The SFIPC's Chao disagrees.
"Provisional seizures are confidential in nature. They're supposed to be handled quickly and take people by surprise," he retorts.
Chao also asserts that ways exist for individuals to fight provisional seizures, such as filing an appeal with the court. But one member of the SFIPC's board who spoke on condition of anonymity acknowledged that going through the legal system to seek redress has plenty of pitfalls.
"In practice, the process can drag on for a long time, and if all of your assets have been frozen, you won't be able to put up the financial guarantee needed to file the appeal. So practically speaking, it's difficult," the SFIPC board member says.
This board member also indicates that in previous cases where board chairpersons have deliberately embezzled the assets of their enterprises, they generally began disposing of their assets the day they started falsifying the company's accounts. In those cases, provisional seizures only ended up hurting unlucky board members like Y.C. Luo.
"It's unfortunate that to bring criminals to justice, Taiwan is too often guilty of killing the innocent," the source concedes.
Lack of Transparency Leads to Problems
During his interview with CommonWealth Magazine, Luo repeatedly stressed that he would take responsibility for resolving his own case, but that was not the main issue.
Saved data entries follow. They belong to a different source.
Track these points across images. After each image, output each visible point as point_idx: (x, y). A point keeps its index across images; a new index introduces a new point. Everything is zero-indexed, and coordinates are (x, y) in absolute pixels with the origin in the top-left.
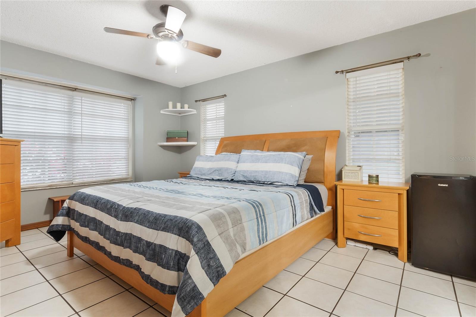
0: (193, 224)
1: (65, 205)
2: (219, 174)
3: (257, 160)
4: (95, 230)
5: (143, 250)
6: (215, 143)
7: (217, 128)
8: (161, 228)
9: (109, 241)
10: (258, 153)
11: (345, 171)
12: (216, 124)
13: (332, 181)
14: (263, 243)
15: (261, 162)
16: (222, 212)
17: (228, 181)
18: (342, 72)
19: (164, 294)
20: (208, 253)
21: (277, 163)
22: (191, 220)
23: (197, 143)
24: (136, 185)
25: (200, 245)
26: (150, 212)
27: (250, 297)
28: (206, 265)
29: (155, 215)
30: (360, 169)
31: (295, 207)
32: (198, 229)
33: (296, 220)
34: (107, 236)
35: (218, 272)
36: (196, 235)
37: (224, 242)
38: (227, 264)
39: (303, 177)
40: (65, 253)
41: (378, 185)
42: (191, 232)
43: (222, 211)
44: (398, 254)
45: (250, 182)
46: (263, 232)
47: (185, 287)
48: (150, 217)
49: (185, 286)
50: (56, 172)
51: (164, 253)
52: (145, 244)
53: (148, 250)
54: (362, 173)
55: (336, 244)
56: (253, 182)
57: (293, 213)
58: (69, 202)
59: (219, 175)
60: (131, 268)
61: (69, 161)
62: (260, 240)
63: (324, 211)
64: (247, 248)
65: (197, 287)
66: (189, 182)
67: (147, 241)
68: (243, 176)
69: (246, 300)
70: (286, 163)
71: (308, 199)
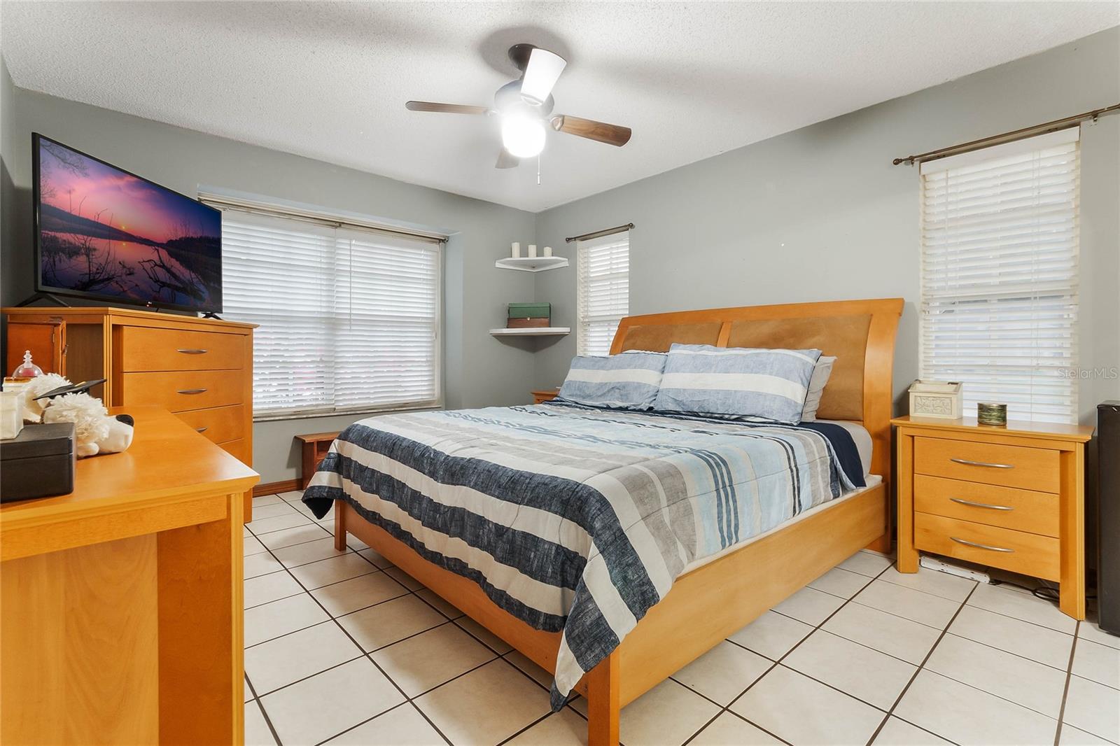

The real concern, he says, is that Taiwan's legal system essentially treats board members as thieves and lacks transparency when judging them. Such a system will only deter individuals from becoming outside board directors, he contends.
"All the problem areas are those where there is no transparency," Luo says.
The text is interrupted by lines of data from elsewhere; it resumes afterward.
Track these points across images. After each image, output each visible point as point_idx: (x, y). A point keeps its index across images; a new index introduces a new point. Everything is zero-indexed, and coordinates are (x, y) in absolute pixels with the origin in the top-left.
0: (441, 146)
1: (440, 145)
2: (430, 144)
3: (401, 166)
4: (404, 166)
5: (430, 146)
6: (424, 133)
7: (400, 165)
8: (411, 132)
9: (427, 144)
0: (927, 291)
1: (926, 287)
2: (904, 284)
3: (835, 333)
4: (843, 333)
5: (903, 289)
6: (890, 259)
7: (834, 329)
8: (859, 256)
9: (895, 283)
He believes that Taiwan's judiciary is growing increasingly independent, but if the process lacks transparency, it will go from one extreme to another, where judges are given complete freedom to determine cases based on their own subjective thinking. Making the system more transparent, Luo says, is the responsibility of the president of the Judicial Yuan, the country's judicial branch of government, and the justices on Taiwan's Constitutional Court.
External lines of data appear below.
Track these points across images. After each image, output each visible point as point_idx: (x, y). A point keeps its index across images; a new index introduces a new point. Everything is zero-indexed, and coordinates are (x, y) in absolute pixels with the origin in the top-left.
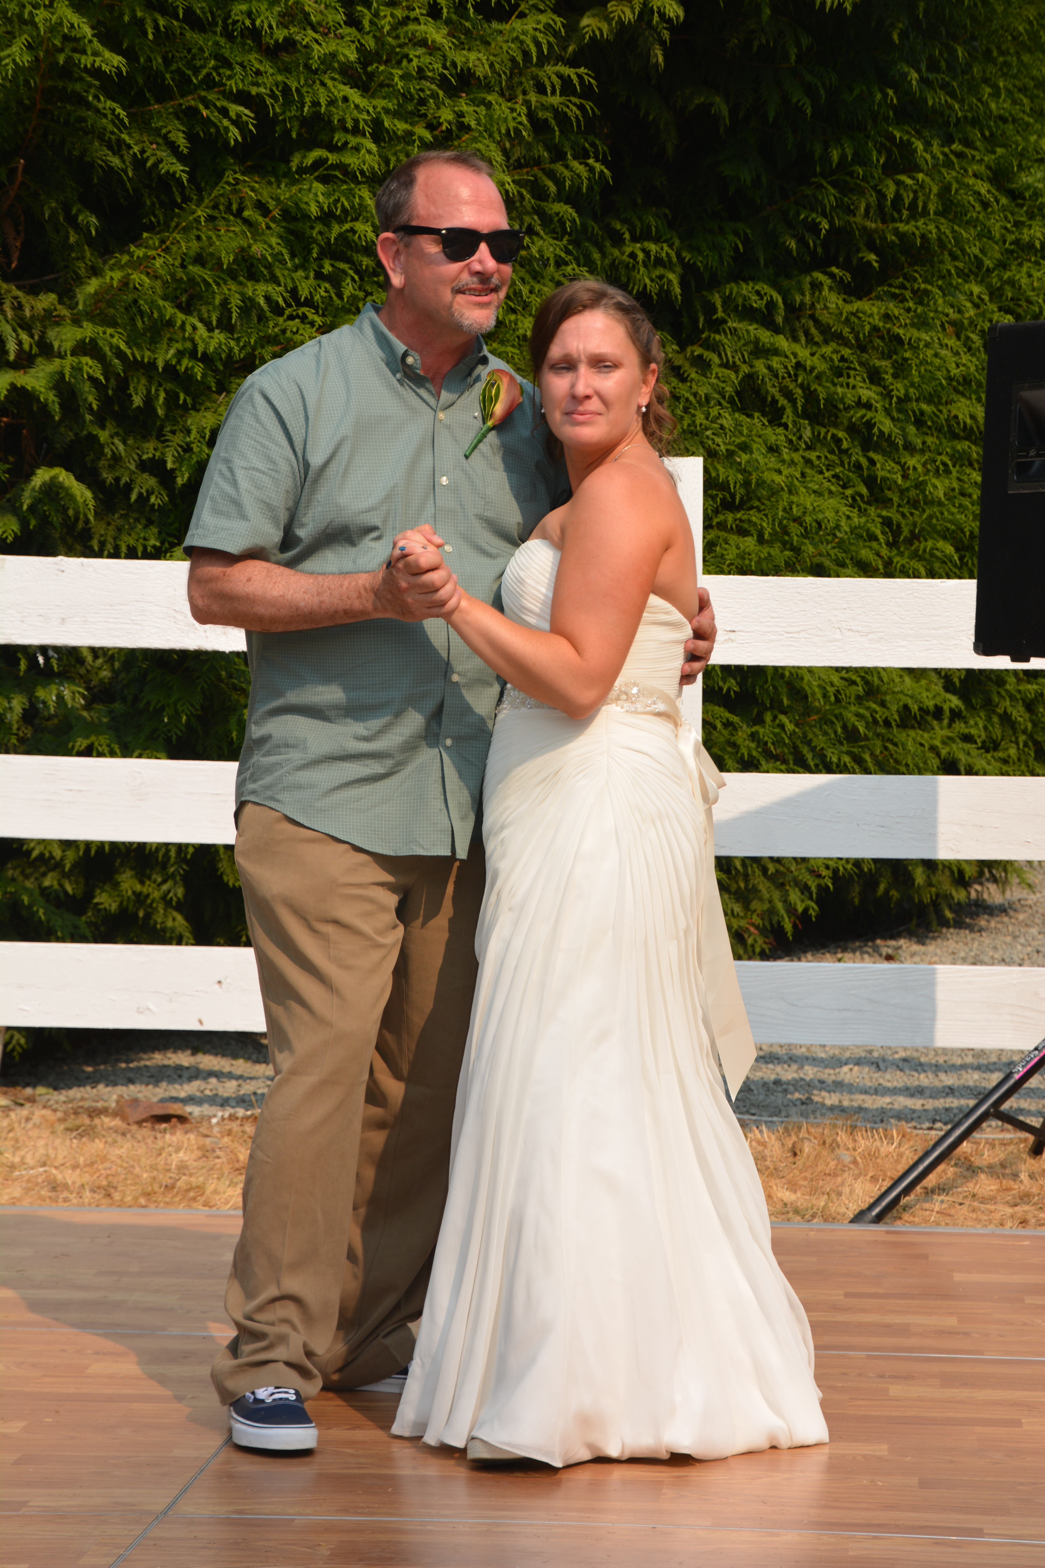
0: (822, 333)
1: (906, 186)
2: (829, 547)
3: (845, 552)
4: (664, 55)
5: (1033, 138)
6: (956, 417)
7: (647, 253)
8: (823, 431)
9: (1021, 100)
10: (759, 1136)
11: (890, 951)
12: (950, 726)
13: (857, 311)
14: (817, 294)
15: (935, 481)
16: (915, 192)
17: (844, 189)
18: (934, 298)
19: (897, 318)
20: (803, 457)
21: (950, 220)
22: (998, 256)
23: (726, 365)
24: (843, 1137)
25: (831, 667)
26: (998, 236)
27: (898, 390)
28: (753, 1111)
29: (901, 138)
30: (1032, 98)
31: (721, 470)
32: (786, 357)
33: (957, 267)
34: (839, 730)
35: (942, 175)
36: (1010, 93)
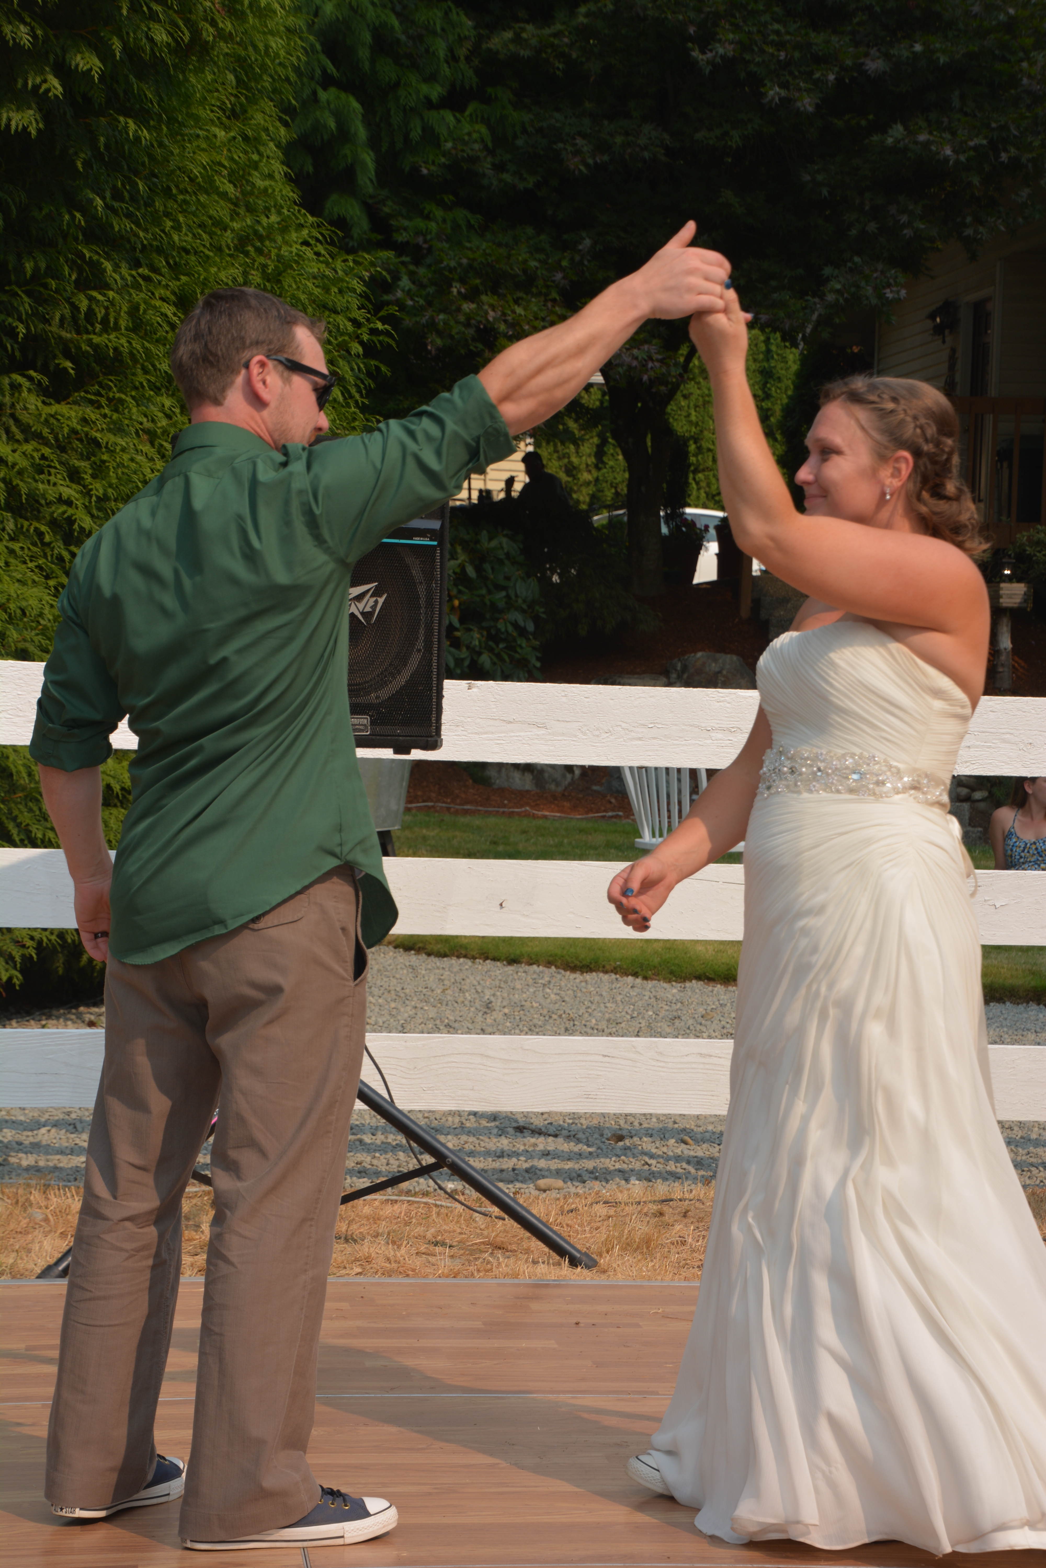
0: (23, 431)
1: (98, 302)
2: (33, 633)
5: (213, 270)
8: (26, 524)
9: (199, 235)
11: (93, 1018)
13: (56, 413)
14: (16, 395)
16: (107, 308)
17: (38, 299)
18: (128, 407)
19: (94, 423)
20: (7, 548)
21: (142, 338)
24: (36, 1196)
27: (97, 490)
29: (90, 258)
30: (211, 234)
33: (149, 381)
35: (130, 295)
36: (189, 228)
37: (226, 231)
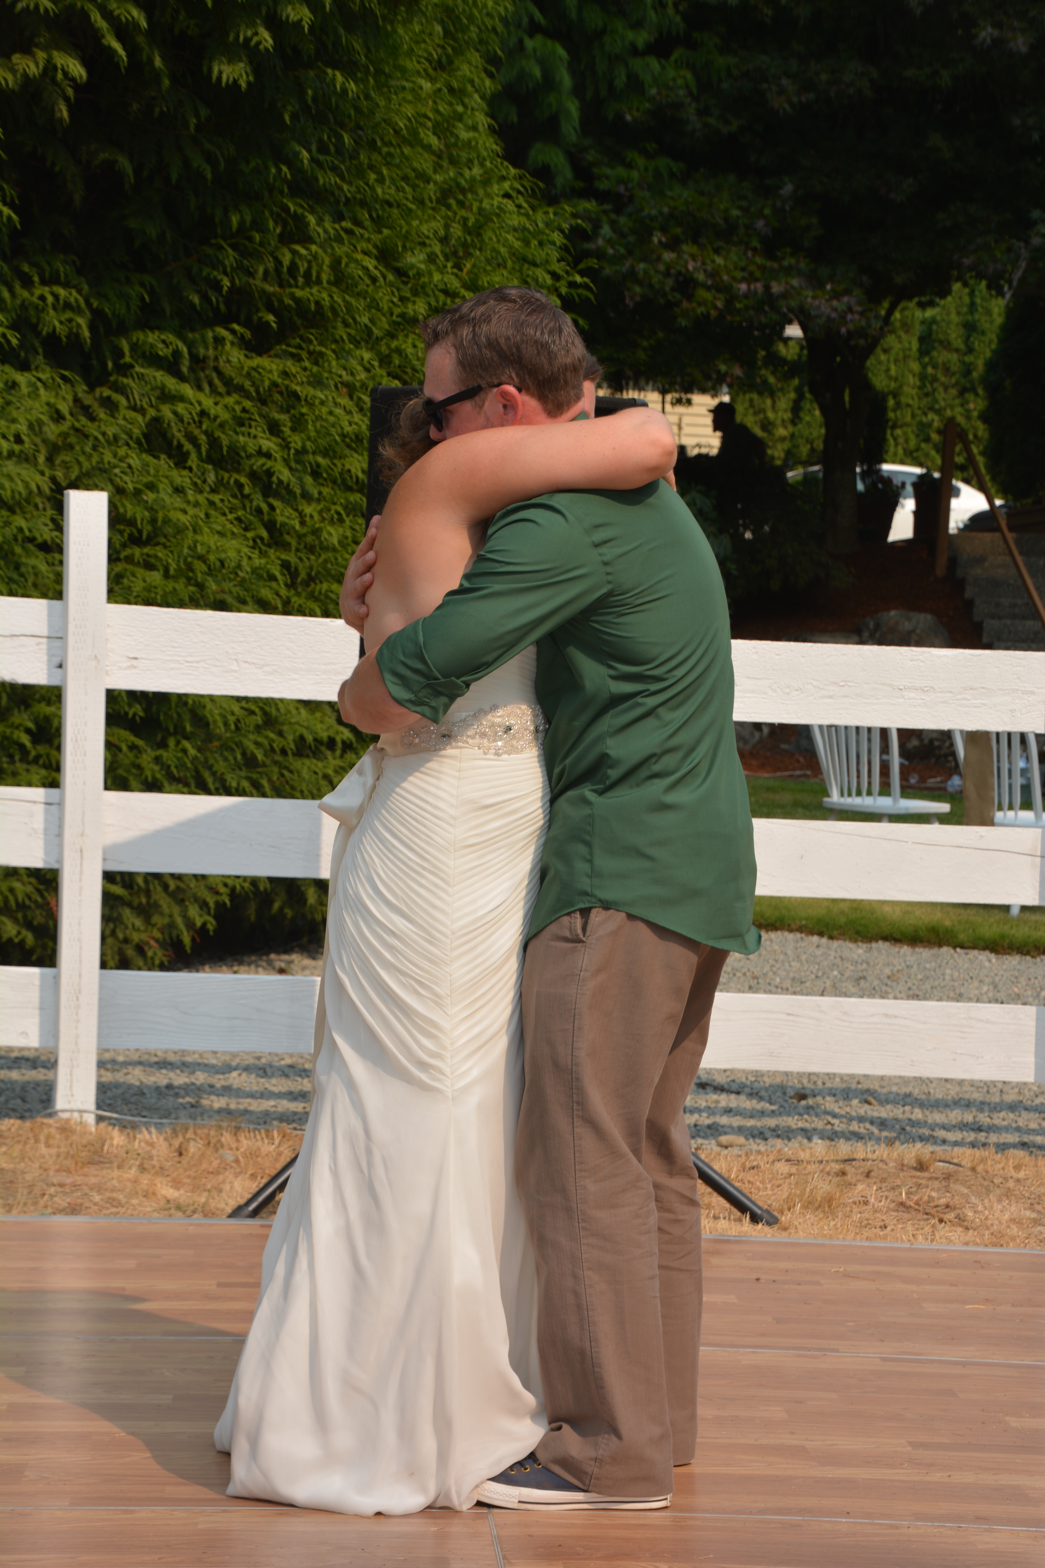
0: (225, 384)
1: (301, 256)
2: (232, 584)
3: (246, 590)
4: (70, 112)
5: (415, 223)
6: (349, 471)
7: (56, 297)
8: (226, 475)
9: (403, 188)
10: (147, 1136)
11: (283, 965)
12: (342, 756)
13: (258, 366)
14: (220, 348)
15: (330, 529)
16: (309, 262)
17: (244, 253)
18: (328, 360)
19: (295, 376)
20: (208, 499)
21: (344, 292)
22: (387, 327)
23: (134, 408)
24: (227, 1138)
25: (232, 697)
26: (386, 308)
27: (295, 443)
28: (144, 1113)
29: (295, 211)
30: (414, 187)
31: (129, 507)
32: (192, 404)
33: (349, 334)
34: (239, 757)
35: (333, 248)
36: (393, 181)
37: (428, 183)
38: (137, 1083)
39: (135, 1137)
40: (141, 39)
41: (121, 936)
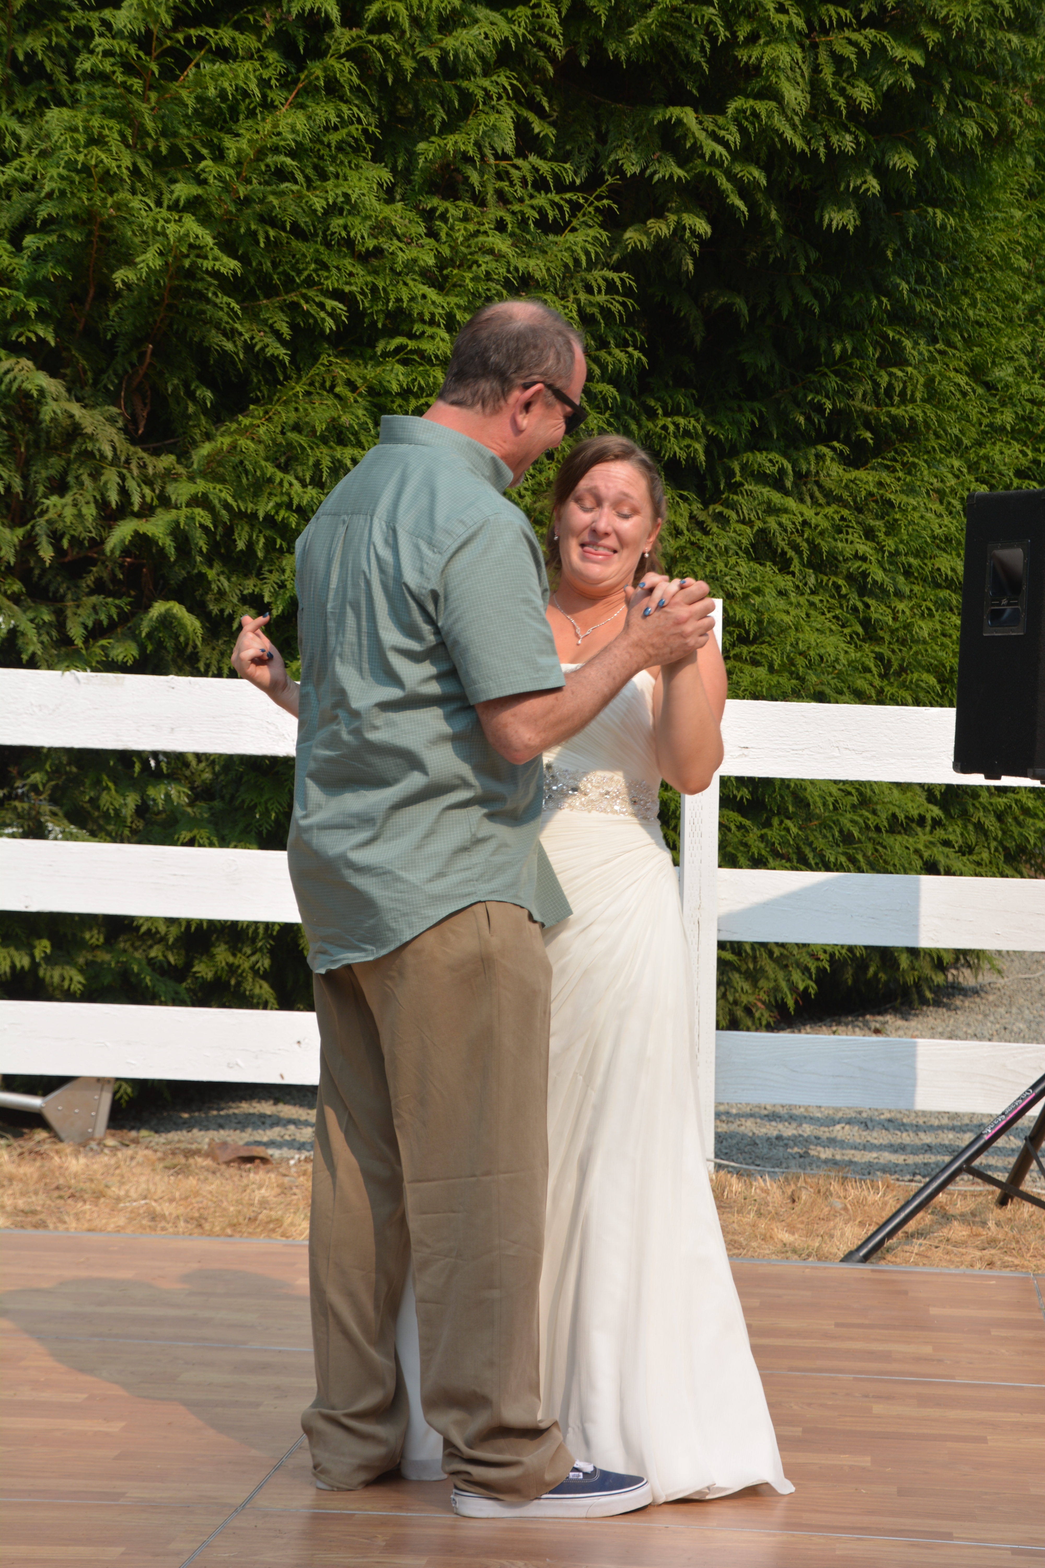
0: (825, 496)
1: (897, 377)
2: (830, 677)
3: (843, 682)
4: (695, 264)
5: (1005, 340)
6: (939, 569)
7: (677, 426)
8: (825, 578)
9: (994, 309)
10: (762, 1184)
11: (878, 1026)
12: (931, 832)
13: (855, 478)
14: (821, 463)
15: (920, 623)
16: (905, 383)
17: (845, 377)
18: (920, 469)
19: (889, 486)
20: (808, 601)
21: (935, 406)
22: (976, 436)
23: (743, 522)
24: (835, 1187)
25: (830, 780)
26: (975, 420)
27: (890, 546)
28: (758, 1162)
29: (893, 337)
30: (1003, 308)
31: (738, 610)
32: (795, 515)
33: (940, 445)
34: (837, 834)
35: (927, 368)
36: (984, 303)
37: (1017, 303)
38: (750, 1134)
39: (751, 1185)
40: (759, 196)
41: (731, 999)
"You people at the highest level have to take action," he says. "If laws are outdated, then amendments should be proposed. If you feel things under you are not normal, then say something. Otherwise, what's the point of having a Judicial Yuan president and Constitutional Court justices?"
Having people who only passively obey the law rather than actively solve problems is of even greater concern to Luo.
In the second half of December, the former CEO of Philips Electronics Taiwan discussed his predicament with friends, some of whom were incumbent Cabinet ministers and other officials in positions of authority, to see if anything could be done. Those officials contacted refused to get involved because it was a legal matter, and they were not willing to look more deeply into the question of whether existing law was deterring talented individuals from becoming board directors.
"This is really scary. Taiwanese society is no longer interested in right and wrong. It is only concerned with looking for short-term solutions to problems," Luo says.
As a board director, Y.C. Luo should bear the legal responsibility required of a member of a corporate board for not recognizing the potential perils of his position. No matter how independent the legal system is, however, when the law is enforced in an extremely crude manner, it not only makes it hard in practice to punish slippery criminals, but also takes an immeasurable toll on the country's future.